Work instructions - Please extract each line from the entries that contains the string "nghị", treating uppercase and lowercase as different.

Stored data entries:

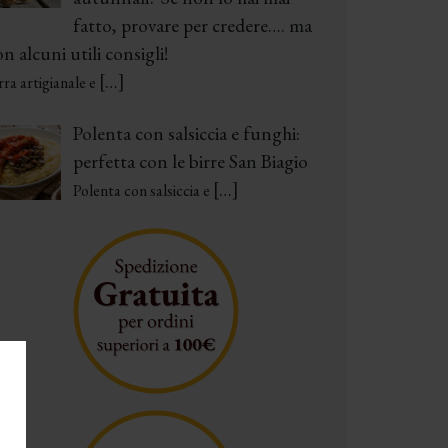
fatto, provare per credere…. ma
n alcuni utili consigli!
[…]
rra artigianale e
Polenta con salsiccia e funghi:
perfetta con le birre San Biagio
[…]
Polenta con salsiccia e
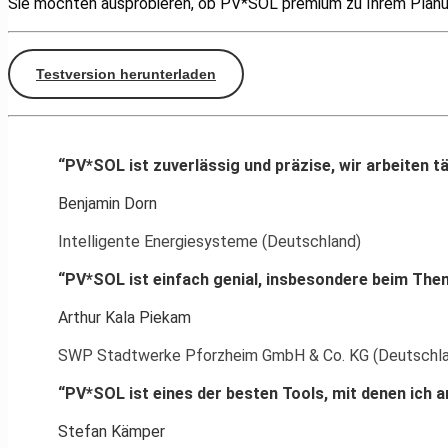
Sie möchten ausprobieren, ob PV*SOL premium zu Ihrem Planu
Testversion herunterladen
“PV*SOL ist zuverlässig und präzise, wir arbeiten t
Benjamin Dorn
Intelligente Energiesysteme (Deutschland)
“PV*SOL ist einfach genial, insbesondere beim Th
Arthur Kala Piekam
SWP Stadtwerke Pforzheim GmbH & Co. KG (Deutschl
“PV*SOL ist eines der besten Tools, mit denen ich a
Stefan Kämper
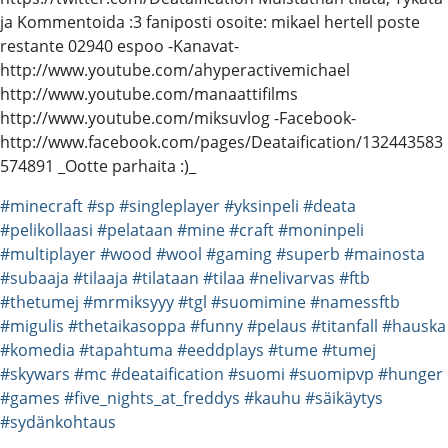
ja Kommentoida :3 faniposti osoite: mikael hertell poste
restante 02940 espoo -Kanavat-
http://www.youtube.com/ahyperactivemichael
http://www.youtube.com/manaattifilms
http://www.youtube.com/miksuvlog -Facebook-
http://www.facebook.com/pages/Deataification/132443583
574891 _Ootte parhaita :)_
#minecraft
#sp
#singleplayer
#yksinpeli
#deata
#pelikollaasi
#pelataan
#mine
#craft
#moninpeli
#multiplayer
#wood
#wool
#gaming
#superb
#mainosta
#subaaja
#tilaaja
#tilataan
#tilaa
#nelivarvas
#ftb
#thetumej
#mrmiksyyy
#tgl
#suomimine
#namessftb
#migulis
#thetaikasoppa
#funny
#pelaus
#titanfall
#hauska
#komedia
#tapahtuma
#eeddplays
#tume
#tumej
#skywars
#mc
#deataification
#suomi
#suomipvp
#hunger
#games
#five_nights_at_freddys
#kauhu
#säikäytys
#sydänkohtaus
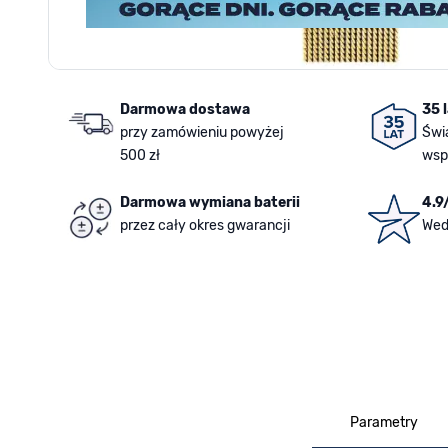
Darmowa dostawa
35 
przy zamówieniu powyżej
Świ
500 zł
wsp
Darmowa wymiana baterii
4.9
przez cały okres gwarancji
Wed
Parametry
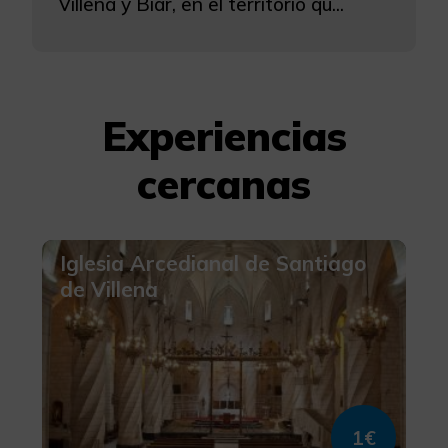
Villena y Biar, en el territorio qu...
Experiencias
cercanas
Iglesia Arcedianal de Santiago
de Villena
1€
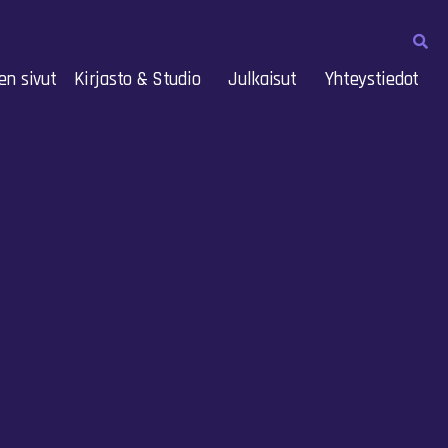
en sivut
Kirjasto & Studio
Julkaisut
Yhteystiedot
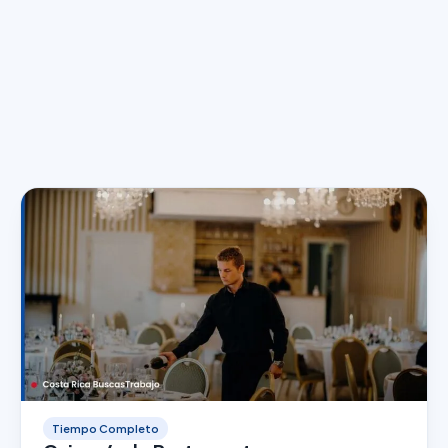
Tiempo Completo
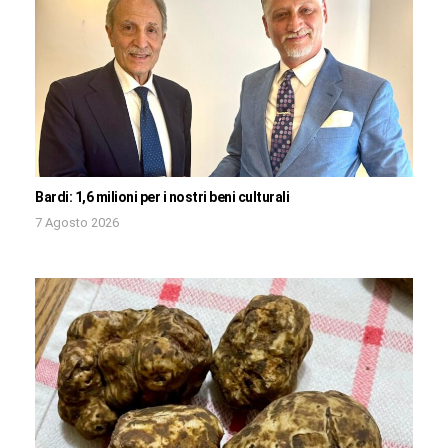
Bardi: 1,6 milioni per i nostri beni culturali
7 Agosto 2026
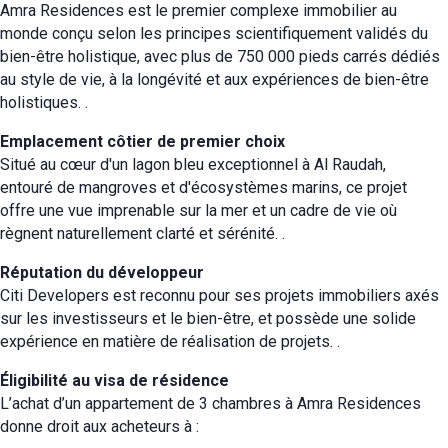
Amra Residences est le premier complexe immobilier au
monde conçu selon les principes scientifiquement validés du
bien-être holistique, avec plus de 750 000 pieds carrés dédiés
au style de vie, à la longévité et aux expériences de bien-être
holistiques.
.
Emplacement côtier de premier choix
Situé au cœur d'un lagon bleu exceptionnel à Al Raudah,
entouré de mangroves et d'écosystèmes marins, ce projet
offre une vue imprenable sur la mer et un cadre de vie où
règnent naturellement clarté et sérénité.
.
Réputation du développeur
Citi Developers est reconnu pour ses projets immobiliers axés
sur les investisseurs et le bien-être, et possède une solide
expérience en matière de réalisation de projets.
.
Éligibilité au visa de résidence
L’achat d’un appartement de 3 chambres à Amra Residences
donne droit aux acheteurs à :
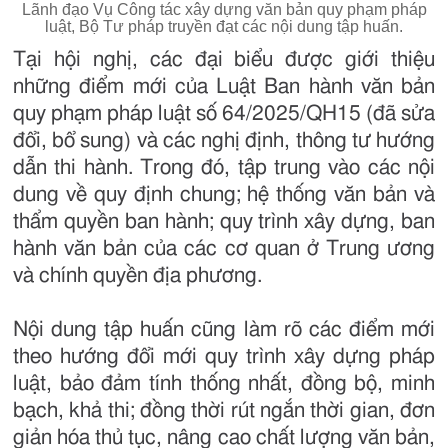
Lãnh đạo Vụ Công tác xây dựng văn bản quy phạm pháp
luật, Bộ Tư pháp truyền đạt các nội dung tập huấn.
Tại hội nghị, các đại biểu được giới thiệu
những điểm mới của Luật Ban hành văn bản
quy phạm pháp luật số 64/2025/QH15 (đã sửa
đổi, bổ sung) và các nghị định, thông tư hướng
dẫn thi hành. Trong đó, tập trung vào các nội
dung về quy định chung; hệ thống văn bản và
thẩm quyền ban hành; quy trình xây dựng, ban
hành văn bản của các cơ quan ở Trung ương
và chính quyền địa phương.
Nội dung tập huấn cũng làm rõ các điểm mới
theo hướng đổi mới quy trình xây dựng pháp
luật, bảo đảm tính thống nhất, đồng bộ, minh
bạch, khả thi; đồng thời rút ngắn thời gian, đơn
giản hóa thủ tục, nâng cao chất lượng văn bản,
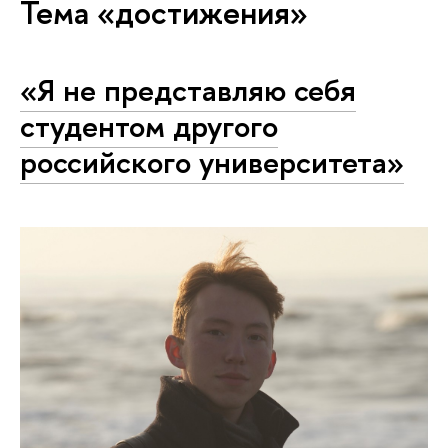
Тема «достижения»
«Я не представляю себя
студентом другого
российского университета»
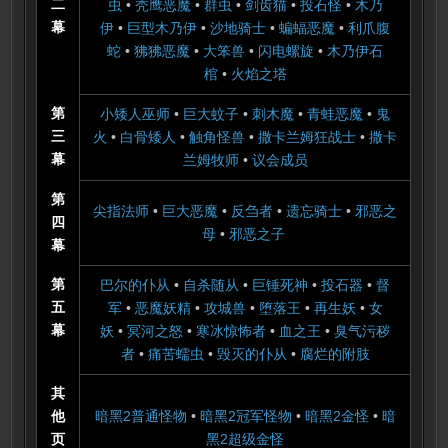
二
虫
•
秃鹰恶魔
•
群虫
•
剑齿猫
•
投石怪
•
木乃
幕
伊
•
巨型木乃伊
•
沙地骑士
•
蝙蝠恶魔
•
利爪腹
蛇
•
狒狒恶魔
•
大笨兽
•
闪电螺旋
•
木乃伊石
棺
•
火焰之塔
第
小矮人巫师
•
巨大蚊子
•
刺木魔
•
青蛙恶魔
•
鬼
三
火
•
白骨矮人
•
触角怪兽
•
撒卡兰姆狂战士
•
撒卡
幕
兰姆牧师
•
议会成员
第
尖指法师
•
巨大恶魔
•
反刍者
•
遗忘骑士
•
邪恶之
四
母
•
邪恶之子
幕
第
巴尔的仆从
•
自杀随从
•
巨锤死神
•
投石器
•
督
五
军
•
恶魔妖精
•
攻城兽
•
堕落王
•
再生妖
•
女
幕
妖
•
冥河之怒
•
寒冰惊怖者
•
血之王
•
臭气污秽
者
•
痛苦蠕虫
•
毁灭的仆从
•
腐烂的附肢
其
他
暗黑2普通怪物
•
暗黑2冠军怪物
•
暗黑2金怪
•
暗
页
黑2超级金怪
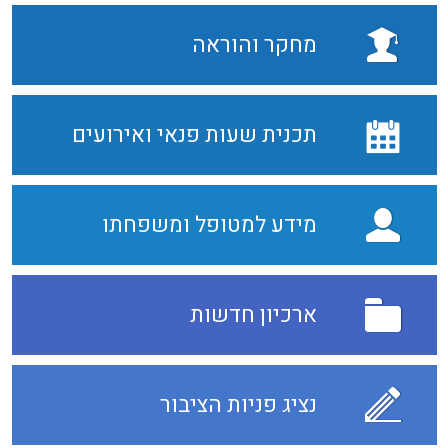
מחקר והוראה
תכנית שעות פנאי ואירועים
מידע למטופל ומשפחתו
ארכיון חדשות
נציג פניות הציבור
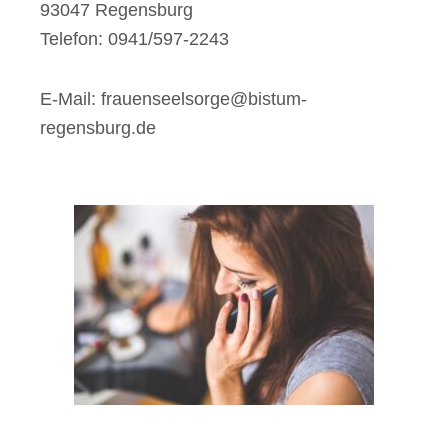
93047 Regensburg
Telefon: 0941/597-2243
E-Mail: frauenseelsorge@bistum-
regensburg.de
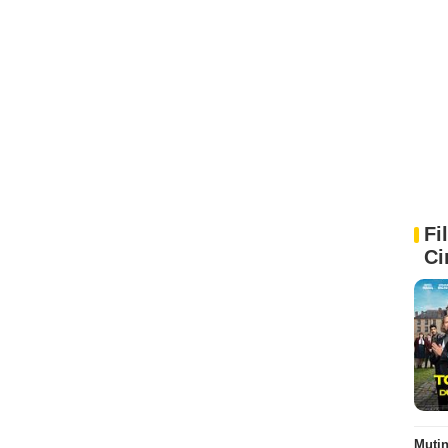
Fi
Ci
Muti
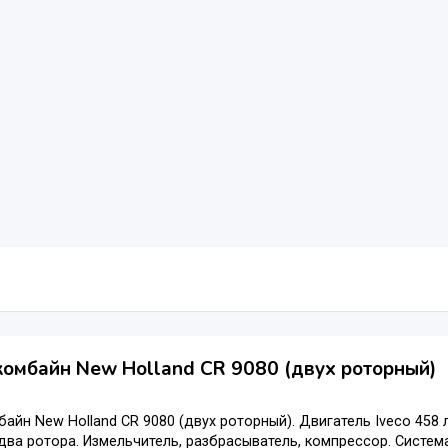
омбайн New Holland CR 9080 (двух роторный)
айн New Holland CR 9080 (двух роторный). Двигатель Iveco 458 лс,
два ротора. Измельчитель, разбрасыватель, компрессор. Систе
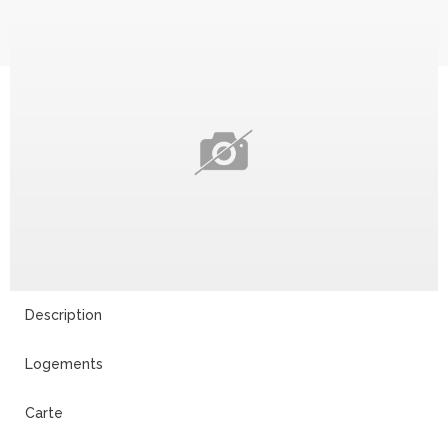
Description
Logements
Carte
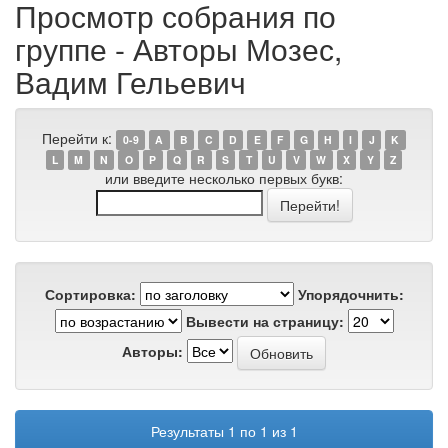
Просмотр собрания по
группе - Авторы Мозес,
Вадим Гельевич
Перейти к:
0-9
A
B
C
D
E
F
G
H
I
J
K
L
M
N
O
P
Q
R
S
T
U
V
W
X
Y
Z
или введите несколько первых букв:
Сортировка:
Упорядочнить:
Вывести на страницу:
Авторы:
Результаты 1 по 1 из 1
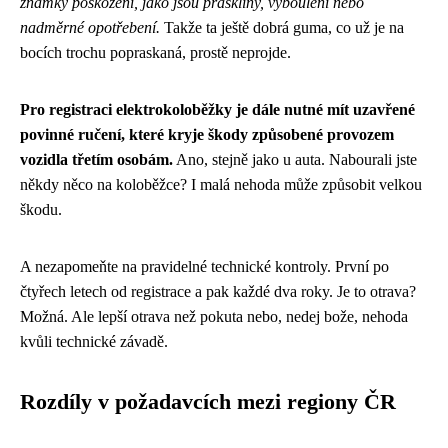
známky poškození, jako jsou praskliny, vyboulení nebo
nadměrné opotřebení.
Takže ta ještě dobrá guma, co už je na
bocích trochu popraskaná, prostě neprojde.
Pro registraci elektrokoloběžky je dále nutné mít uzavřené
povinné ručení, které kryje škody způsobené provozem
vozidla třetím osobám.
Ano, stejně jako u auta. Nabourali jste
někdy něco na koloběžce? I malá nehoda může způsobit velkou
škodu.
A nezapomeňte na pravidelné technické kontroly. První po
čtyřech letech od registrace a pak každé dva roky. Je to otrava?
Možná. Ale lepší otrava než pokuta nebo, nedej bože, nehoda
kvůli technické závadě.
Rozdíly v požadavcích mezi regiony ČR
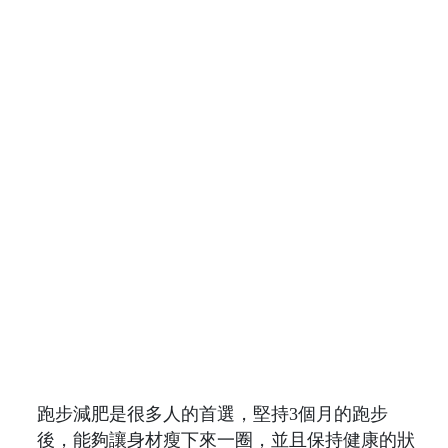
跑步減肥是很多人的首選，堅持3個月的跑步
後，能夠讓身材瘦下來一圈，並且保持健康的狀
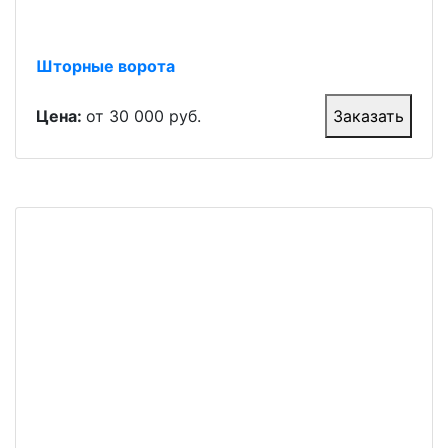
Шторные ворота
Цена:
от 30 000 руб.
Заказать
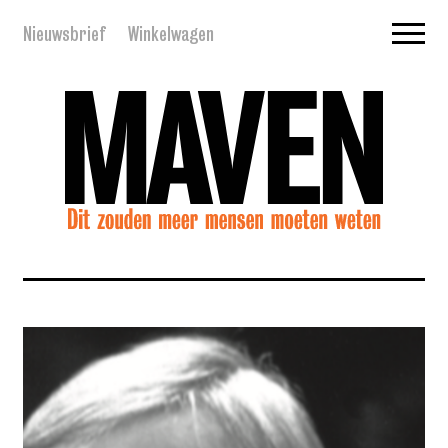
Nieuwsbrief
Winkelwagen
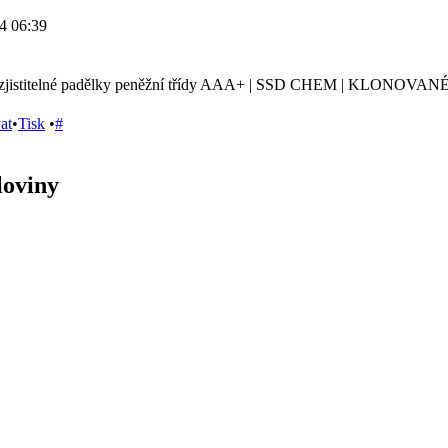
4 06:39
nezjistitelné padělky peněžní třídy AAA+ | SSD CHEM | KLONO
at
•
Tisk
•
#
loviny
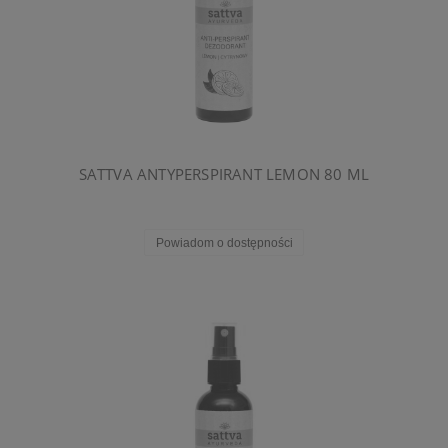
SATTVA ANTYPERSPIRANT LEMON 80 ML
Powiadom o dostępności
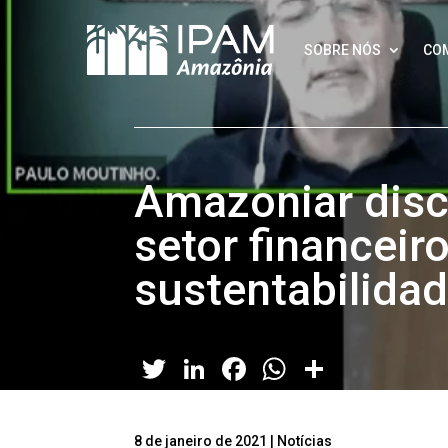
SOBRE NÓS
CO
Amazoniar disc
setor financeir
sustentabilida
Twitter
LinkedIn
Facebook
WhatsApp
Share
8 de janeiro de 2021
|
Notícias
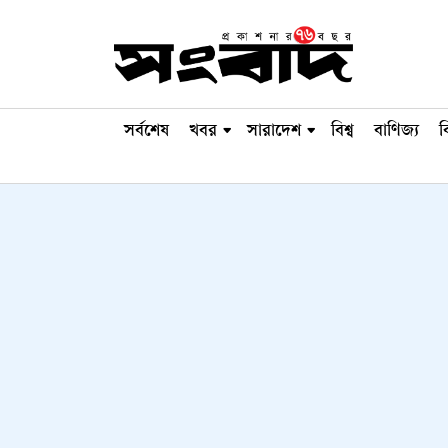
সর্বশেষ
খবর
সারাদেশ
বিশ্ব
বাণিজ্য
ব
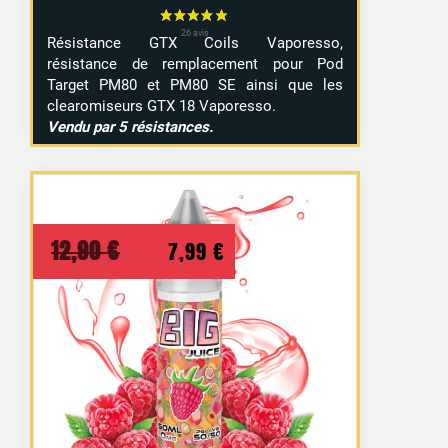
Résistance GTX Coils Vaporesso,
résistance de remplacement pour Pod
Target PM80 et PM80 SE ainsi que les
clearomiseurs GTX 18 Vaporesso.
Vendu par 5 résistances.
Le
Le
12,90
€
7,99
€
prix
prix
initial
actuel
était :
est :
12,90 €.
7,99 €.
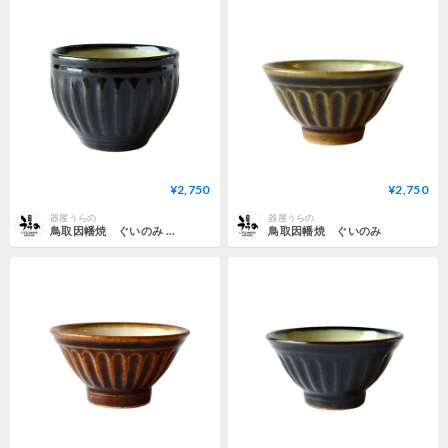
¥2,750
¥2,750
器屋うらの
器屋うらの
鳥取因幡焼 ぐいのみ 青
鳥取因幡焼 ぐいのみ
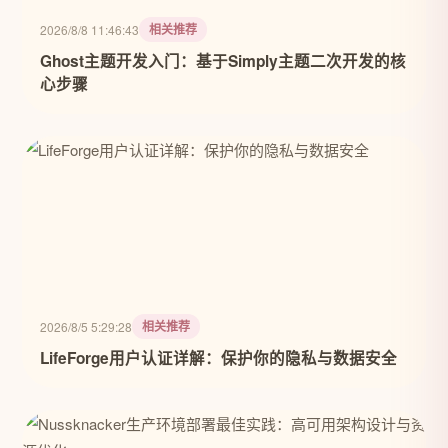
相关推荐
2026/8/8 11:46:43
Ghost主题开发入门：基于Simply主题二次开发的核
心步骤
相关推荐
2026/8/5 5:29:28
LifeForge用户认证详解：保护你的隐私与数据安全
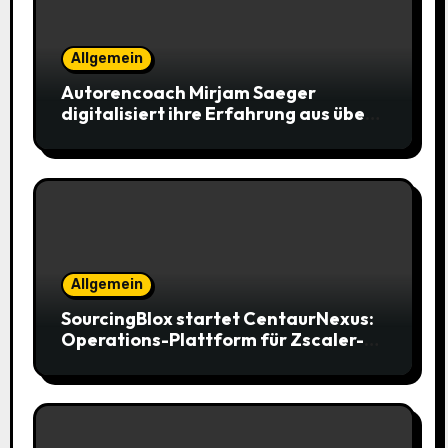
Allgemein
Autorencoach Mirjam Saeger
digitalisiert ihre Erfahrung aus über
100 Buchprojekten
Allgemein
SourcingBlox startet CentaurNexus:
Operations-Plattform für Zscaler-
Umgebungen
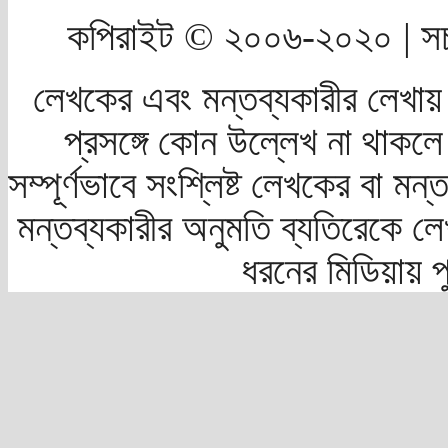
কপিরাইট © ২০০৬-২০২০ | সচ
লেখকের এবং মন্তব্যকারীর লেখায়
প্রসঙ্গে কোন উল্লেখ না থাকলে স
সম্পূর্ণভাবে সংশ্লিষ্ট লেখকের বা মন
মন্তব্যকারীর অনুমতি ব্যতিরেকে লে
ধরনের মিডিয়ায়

Result for this exercise -
Tại hội nghị, các đại biểu được giới thiệu
đổi, bổ sung) và các nghị định, thông tư hướng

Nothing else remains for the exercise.